YOUR INSTRUCTIONS
Would you print out every entry exactly as given?

RECORD EXTRACTS
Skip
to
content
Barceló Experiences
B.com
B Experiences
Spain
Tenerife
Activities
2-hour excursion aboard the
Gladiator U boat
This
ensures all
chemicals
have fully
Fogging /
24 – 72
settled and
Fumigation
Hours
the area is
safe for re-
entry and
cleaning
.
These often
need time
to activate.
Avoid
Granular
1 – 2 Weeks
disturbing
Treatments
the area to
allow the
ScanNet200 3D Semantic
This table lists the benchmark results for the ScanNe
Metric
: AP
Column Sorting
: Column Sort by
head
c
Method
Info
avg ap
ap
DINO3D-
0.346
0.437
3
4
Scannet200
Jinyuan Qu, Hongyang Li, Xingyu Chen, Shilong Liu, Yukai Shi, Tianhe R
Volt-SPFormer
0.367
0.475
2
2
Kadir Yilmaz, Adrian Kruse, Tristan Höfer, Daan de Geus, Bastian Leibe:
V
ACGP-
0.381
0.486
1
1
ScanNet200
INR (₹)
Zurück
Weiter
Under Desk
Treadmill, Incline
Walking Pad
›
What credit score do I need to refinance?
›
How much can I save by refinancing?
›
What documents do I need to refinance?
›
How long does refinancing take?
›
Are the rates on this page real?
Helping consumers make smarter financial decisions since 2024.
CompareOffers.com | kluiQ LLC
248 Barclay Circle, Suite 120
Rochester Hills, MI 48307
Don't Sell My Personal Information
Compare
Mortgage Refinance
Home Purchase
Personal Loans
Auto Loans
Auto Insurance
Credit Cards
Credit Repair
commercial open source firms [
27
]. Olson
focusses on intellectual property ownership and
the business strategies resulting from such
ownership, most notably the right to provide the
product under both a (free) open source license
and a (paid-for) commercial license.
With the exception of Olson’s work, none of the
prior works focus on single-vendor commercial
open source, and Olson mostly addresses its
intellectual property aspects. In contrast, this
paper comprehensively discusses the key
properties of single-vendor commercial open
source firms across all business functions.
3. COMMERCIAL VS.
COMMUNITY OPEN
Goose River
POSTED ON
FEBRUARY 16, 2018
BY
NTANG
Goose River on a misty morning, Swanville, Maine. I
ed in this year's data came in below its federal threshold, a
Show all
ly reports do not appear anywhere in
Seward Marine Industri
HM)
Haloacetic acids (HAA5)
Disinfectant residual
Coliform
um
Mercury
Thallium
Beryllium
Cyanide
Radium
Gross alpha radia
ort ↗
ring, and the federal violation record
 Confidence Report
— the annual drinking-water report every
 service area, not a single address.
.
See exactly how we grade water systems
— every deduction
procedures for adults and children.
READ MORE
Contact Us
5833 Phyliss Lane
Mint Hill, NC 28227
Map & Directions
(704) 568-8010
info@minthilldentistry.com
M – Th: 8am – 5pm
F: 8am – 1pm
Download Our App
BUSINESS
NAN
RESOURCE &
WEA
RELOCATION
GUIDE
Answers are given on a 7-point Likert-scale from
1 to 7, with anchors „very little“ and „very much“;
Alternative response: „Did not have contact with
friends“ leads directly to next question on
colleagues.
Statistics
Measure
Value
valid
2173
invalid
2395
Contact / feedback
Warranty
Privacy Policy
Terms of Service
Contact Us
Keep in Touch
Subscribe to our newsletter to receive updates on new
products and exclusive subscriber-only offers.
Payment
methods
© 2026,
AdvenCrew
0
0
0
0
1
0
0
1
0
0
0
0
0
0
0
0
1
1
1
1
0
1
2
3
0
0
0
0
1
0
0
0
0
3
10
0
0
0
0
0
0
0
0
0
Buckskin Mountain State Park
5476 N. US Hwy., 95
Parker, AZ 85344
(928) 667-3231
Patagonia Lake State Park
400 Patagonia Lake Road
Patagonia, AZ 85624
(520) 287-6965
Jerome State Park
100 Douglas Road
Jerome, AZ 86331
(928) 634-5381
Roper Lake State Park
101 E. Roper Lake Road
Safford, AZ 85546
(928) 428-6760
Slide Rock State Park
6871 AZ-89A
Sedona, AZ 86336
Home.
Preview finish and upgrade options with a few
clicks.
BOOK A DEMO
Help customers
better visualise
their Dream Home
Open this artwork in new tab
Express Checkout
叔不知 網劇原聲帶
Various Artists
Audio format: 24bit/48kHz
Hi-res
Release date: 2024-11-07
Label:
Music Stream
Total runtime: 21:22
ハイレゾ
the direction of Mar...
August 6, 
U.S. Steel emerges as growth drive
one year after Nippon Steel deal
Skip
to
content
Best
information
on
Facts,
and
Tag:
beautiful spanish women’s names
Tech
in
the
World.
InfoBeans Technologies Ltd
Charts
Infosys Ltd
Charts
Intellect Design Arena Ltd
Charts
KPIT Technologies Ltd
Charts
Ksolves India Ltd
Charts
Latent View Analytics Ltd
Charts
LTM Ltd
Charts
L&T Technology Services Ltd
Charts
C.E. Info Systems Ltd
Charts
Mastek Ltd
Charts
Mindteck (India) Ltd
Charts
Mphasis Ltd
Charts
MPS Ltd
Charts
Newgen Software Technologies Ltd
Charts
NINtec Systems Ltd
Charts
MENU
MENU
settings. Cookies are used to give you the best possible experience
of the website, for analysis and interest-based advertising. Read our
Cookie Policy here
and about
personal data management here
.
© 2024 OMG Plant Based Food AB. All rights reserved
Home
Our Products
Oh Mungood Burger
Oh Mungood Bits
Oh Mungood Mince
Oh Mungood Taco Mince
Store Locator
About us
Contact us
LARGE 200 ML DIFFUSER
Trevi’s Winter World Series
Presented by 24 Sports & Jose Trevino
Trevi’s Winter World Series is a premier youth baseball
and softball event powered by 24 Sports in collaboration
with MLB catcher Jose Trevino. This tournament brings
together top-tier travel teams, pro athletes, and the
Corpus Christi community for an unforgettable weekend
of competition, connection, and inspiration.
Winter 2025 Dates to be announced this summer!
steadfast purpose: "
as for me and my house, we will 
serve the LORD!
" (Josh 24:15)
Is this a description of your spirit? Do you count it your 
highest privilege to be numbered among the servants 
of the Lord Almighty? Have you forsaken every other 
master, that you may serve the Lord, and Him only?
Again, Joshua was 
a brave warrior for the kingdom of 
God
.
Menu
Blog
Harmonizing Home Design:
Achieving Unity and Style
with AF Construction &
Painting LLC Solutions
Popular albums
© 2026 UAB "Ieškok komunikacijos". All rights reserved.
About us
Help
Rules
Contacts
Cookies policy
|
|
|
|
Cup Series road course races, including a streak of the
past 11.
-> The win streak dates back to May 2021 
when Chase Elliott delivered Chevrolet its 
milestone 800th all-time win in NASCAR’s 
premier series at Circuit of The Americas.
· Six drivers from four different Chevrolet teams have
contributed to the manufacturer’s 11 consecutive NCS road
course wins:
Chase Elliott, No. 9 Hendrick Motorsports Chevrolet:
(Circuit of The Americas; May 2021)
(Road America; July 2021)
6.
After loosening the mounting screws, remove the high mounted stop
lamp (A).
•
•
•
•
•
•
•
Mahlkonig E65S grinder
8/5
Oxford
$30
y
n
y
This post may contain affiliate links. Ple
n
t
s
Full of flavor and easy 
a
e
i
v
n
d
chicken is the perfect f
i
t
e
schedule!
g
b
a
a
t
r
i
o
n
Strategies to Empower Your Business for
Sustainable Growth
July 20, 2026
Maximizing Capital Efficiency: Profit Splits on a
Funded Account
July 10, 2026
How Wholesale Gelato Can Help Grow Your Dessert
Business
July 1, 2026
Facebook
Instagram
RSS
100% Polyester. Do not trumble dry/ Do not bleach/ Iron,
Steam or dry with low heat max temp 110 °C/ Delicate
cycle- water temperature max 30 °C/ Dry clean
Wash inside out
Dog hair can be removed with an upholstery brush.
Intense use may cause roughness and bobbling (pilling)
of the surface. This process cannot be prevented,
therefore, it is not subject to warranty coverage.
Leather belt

EXPECTED ANSWER
Skip
to
content
Barceló Experiences
B.com
B Experiences
Spain
Tenerife
Activities
2-hour excursion aboard the
Gladiator U boat
This
ensures all
chemicals
have fully
Fogging /
24 – 72
settled and
Fumigation
Hours
the area is
safe for re-
entry and
cleaning
.
These often
need time
to activate.
Avoid
Granular
1 – 2 Weeks
disturbing
Treatments
the area to
allow the
ScanNet200 3D Semantic
This table lists the benchmark results for the ScanNe
Metric
: AP
Column Sorting
: Column Sort by
head
c
Method
Info
avg ap
ap
DINO3D-
0.346
0.437
3
4
Scannet200
Jinyuan Qu, Hongyang Li, Xingyu Chen, Shilong Liu, Yukai Shi, Tianhe R
Volt-SPFormer
0.367
0.475
2
2
Kadir Yilmaz, Adrian Kruse, Tristan Höfer, Daan de Geus, Bastian Leibe:
V
ACGP-
0.381
0.486
1
1
ScanNet200
INR (₹)
Zurück
Weiter
Under Desk
Treadmill, Incline
Walking Pad
›
What credit score do I need to refinance?
›
How much can I save by refinancing?
›
What documents do I need to refinance?
›
How long does refinancing take?
›
Are the rates on this page real?
Helping consumers make smarter financial decisions since 2024.
CompareOffers.com | kluiQ LLC
248 Barclay Circle, Suite 120
Rochester Hills, MI 48307
Don't Sell My Personal Information
Compare
Mortgage Refinance
Home Purchase
Personal Loans
Auto Loans
Auto Insurance
Credit Cards
Credit Repair
commercial open source firms [
27
]. Olson
focusses on intellectual property ownership and
the business strategies resulting from such
ownership, most notably the right to provide the
product under both a (free) open source license
and a (paid-for) commercial license.
With the exception of Olson’s work, none of the
prior works focus on single-vendor commercial
open source, and Olson mostly addresses its
intellectual property aspects. In contrast, this
paper comprehensively discusses the key
properties of single-vendor commercial open
source firms across all business functions.
3. COMMERCIAL VS.
COMMUNITY OPEN
Goose River
POSTED ON
FEBRUARY 16, 2018
BY
NTANG
Goose River on a misty morning, Swanville, Maine. I
ed in this year's data came in below its federal threshold, a
Show all
ly reports do not appear anywhere in
Seward Marine Industri
HM)
Haloacetic acids (HAA5)
Disinfectant residual
Coliform
um
Mercury
Thallium
Beryllium
Cyanide
Radium
Gross alpha radia
ort ↗
ring, and the federal violation record
 Confidence Report
— the annual drinking-water report every
 service area, not a single address.
.
See exactly how we grade water systems
— every deduction
procedures for adults and children.
READ MORE
Contact Us
5833 Phyliss Lane
Mint Hill, NC 28227
Map & Directions
(704) 568-8010
info@minthilldentistry.com
M – Th: 8am – 5pm
F: 8am – 1pm
Download Our App
BUSINESS
NAN
RESOURCE &
WEA
RELOCATION
GUIDE
Answers are given on a 7-point Likert-scale from
1 to 7, with anchors „very little“ and „very much“;
Alternative response: „Did not have contact with
friends“ leads directly to next question on
colleagues.
Statistics
Measure
Value
valid
2173
invalid
2395
Contact / feedback
Warranty
Privacy Policy
Terms of Service
Contact Us
Keep in Touch
Subscribe to our newsletter to receive updates on new
products and exclusive subscriber-only offers.
Payment
methods
© 2026,
AdvenCrew
0
0
0
0
1
0
0
1
0
0
0
0
0
0
0
0
1
1
1
1
0
1
2
3
0
0
0
0
1
0
0
0
0
3
10
0
0
0
0
0
0
0
0
0
Buckskin Mountain State Park
5476 N. US Hwy., 95
Parker, AZ 85344
(928) 667-3231
Patagonia Lake State Park
400 Patagonia Lake Road
Patagonia, AZ 85624
(520) 287-6965
Jerome State Park
100 Douglas Road
Jerome, AZ 86331
(928) 634-5381
Roper Lake State Park
101 E. Roper Lake Road
Safford, AZ 85546
(928) 428-6760
Slide Rock State Park
6871 AZ-89A
Sedona, AZ 86336
Home.
Preview finish and upgrade options with a few
clicks.
BOOK A DEMO
Help customers
better visualise
their Dream Home
Open this artwork in new tab
Express Checkout
叔不知 網劇原聲帶
Various Artists
Audio format: 24bit/48kHz
Hi-res
Release date: 2024-11-07
Label:
Music Stream
Total runtime: 21:22
ハイレゾ
the direction of Mar...
August 6, 
U.S. Steel emerges as growth drive
one year after Nippon Steel deal
Skip
to
content
Best
information
on
Facts,
and
Tag:
beautiful spanish women’s names
Tech
in
the
World.
InfoBeans Technologies Ltd
Charts
Infosys Ltd
Charts
Intellect Design Arena Ltd
Charts
KPIT Technologies Ltd
Charts
Ksolves India Ltd
Charts
Latent View Analytics Ltd
Charts
LTM Ltd
Charts
L&T Technology Services Ltd
Charts
C.E. Info Systems Ltd
Charts
Mastek Ltd
Charts
Mindteck (India) Ltd
Charts
Mphasis Ltd
Charts
MPS Ltd
Charts
Newgen Software Technologies Ltd
Charts
NINtec Systems Ltd
Charts
MENU
MENU
settings. Cookies are used to give you the best possible experience
of the website, for analysis and interest-based advertising. Read our
Cookie Policy here
and about
personal data management here
.
© 2024 OMG Plant Based Food AB. All rights reserved
Home
Our Products
Oh Mungood Burger
Oh Mungood Bits
Oh Mungood Mince
Oh Mungood Taco Mince
Store Locator
About us
Contact us
LARGE 200 ML DIFFUSER
Trevi’s Winter World Series
Presented by 24 Sports & Jose Trevino
Trevi’s Winter World Series is a premier youth baseball
and softball event powered by 24 Sports in collaboration
with MLB catcher Jose Trevino. This tournament brings
together top-tier travel teams, pro athletes, and the
Corpus Christi community for an unforgettable weekend
of competition, connection, and inspiration.
Winter 2025 Dates to be announced this summer!
steadfast purpose: "
as for me and my house, we will 
serve the LORD!
" (Josh 24:15)
Is this a description of your spirit? Do you count it your 
highest privilege to be numbered among the servants 
of the Lord Almighty? Have you forsaken every other 
master, that you may serve the Lord, and Him only?
Again, Joshua was 
a brave warrior for the kingdom of 
God
.
Menu
Blog
Harmonizing Home Design:
Achieving Unity and Style
with AF Construction &
Painting LLC Solutions
Popular albums
© 2026 UAB "Ieškok komunikacijos". All rights reserved.
About us
Help
Rules
Contacts
Cookies policy
|
|
|
|
Cup Series road course races, including a streak of the
past 11.
-> The win streak dates back to May 2021 
when Chase Elliott delivered Chevrolet its 
milestone 800th all-time win in NASCAR’s 
premier series at Circuit of The Americas.
· Six drivers from four different Chevrolet teams have
contributed to the manufacturer’s 11 consecutive NCS road
course wins:
Chase Elliott, No. 9 Hendrick Motorsports Chevrolet:
(Circuit of The Americas; May 2021)
(Road America; July 2021)
6.
After loosening the mounting screws, remove the high mounted stop
lamp (A).
•
•
•
•
•
•
•
Mahlkonig E65S grinder
8/5
Oxford
$30
y
n
y
This post may contain affiliate links. Ple
n
t
s
Full of flavor and easy 
a
e
i
v
n
d
chicken is the perfect f
i
t
e
schedule!
g
b
a
a
t
r
i
o
n
Strategies to Empower Your Business for
Sustainable Growth
July 20, 2026
Maximizing Capital Efficiency: Profit Splits on a
Funded Account
July 10, 2026
How Wholesale Gelato Can Help Grow Your Dessert
Business
July 1, 2026
Facebook
Instagram
RSS
100% Polyester. Do not trumble dry/ Do not bleach/ Iron,
Steam or dry with low heat max temp 110 °C/ Delicate
cycle- water temperature max 30 °C/ Dry clean
Wash inside out
Dog hair can be removed with an upholstery brush.
Intense use may cause roughness and bobbling (pilling)
of the surface. This process cannot be prevented,
therefore, it is not subject to warranty coverage.
Leather belt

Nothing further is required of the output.